### WHAT THE TASK REQUIRES
Please copy out every line of the entries below, word for word and in the same order.
─── GIVEN INFORMATION
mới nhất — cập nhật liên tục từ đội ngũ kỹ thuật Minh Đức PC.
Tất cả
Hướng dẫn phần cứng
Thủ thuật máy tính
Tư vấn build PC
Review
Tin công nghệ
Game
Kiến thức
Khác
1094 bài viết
──────
### OUTPUT FOR THIS TASK
mới nhất — cập nhật liên tục từ đội ngũ kỹ thuật Minh Đức PC.
Tất cả
Hướng dẫn phần cứng
Thủ thuật máy tính
Tư vấn build PC
Review
Tin công nghệ
Game
Kiến thức
Khác
1094 bài viết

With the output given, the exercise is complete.